Shakespeare is the greatest writer in the English language. I know because everyone says so. Like most of you, I was compelled to experience his greatness in school, and I did not particularly enjoy it. (It was Othello. I could not work out the math by which the Great Handkerchief Scandal resulted in murder.) Earlier this year, I decided to give Shakespeare another go. I browsed Amazon for options and, scrupulously applying my principles, chose the most cost-efficient: the complete works of Shakespeare, bound into one enormous volume that could probably be used as a murder weapon but cost, used, $10.
The table of contents covers well over two thousand pages. I searched it for a place to begin and, intimidated, settled on the beginning. I proceeded on this direct approach only to be confronted by Romeo and Juliet. All my adult life, I had intended to never read Romeo and Juliet. But it was the next story in the collection and so, for a sense of completeness, I read it. The play has four centuries of hype to live up to and, as you would expect, it doesn’t.
It has its points, of course. My experience of Shakespeare is limited – Romeo and Juliet is only fourth in the book – but he seems to have been the kind of writer whose work is often uneven but never meritless. There is wit and gorgeous verse in Romeo and Juliet. The dramatic irony is interesting. The graveyard denouement, and Juliet’s living burial with her dead relatives, are evocatively horrible. And although Shakespeare probably didn’t intend it, it is kind of funny to watch Romeo drama-queen all over the stage.
And yet, as a love story, Romeo and Juliet is hasty and shallow. The two meet at a party and marry the next day. By the time they commit suicide, they have known each other perhaps a week. Granted, it was a jam-packed week, mostly with murders, but still. I know they were passionate to the point of hysteria. I know they gave some pretty speeches. I hold, nonetheless, to the principle that one of the requirements of a grand love affair is that it outlive milk.
If not a grand love story, Romeo and Juliet is a great tragedy – needless and self-inflicted, unredeemed by nobility. Neither hero nor heroine was courageous when it might have helped. Both, once they discovered each other, became cruel to everyone else – whether it was Juliet declaring her cousin’s death a good thing or Romeo skewering poor Paris. When the apothecary protested that he could be executed for selling the poison, Romeo goaded him into it by scorning his hunger and poverty. He put the man’s life at risk and pressed him into the guilt of complicity with another’s self-destruction. These are great moral crimes.
Mostly, Romeo and Juliet distinguish themselves by their absolute lack of wisdom and good sense.
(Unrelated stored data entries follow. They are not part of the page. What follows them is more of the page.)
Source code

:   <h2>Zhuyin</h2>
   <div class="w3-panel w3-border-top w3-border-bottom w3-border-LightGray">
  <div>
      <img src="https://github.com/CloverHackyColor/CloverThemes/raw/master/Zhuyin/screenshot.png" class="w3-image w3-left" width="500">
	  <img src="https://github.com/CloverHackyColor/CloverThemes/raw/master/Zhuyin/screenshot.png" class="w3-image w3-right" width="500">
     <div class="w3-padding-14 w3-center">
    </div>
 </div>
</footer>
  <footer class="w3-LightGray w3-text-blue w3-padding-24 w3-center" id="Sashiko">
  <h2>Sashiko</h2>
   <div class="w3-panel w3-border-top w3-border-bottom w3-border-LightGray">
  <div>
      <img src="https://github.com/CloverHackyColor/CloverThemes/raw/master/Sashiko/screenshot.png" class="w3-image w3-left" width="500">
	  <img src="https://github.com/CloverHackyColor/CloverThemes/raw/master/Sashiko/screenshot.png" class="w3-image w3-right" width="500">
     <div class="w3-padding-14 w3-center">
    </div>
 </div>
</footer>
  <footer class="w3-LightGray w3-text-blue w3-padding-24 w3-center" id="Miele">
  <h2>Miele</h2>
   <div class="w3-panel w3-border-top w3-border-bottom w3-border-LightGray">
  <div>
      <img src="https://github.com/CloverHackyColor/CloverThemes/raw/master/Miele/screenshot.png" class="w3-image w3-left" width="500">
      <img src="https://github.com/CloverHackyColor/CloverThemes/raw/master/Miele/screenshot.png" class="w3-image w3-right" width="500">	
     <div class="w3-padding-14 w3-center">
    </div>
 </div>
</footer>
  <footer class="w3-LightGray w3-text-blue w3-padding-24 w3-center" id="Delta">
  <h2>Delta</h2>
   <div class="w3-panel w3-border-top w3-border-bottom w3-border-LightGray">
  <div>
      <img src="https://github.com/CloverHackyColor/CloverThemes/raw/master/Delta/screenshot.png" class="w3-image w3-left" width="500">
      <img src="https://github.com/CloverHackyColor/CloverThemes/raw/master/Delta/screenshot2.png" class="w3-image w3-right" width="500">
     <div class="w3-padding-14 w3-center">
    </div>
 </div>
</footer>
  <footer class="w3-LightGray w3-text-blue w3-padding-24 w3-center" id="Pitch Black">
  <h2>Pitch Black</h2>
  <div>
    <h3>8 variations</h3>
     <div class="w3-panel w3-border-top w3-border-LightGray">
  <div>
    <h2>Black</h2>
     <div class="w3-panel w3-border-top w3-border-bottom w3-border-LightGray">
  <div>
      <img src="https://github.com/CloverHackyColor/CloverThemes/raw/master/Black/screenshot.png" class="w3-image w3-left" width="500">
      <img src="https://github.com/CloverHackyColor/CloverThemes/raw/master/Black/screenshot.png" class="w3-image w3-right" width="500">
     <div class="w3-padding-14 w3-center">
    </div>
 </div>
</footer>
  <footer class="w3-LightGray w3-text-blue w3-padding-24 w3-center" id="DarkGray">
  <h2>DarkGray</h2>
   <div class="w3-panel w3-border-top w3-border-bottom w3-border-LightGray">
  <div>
They were not star-crossed lovers. They were simply and inexcusably wrong about everything. Their secret marriage was a disaster in the wings from I do. That was so exceedingly obvious even they should have seen it. The only question was whether the crisis would be forced when Juliet got pregnant or when her parents chose a husband for her. Romeo and Juliet might have at least tried the honest approach. Rejecting that, they might have run away together. Either brave frankness or open rebellion could have saved them. But they would literally have rather killed themselves.
The only sensible reaction to Romeo and Juliet is Children, you are really very stupid. And that is the crux of this tragedy – that they were little more than children in need of adult supervision, and nobody was it: not the Nurse, not Friar Lawrence, not their awful parents. Romeo and Juliet got drunk on their first sip of sexual love and ruined everything. That is not a beautiful love story, nor an ennobling tragedy, but it is piercingly poignant.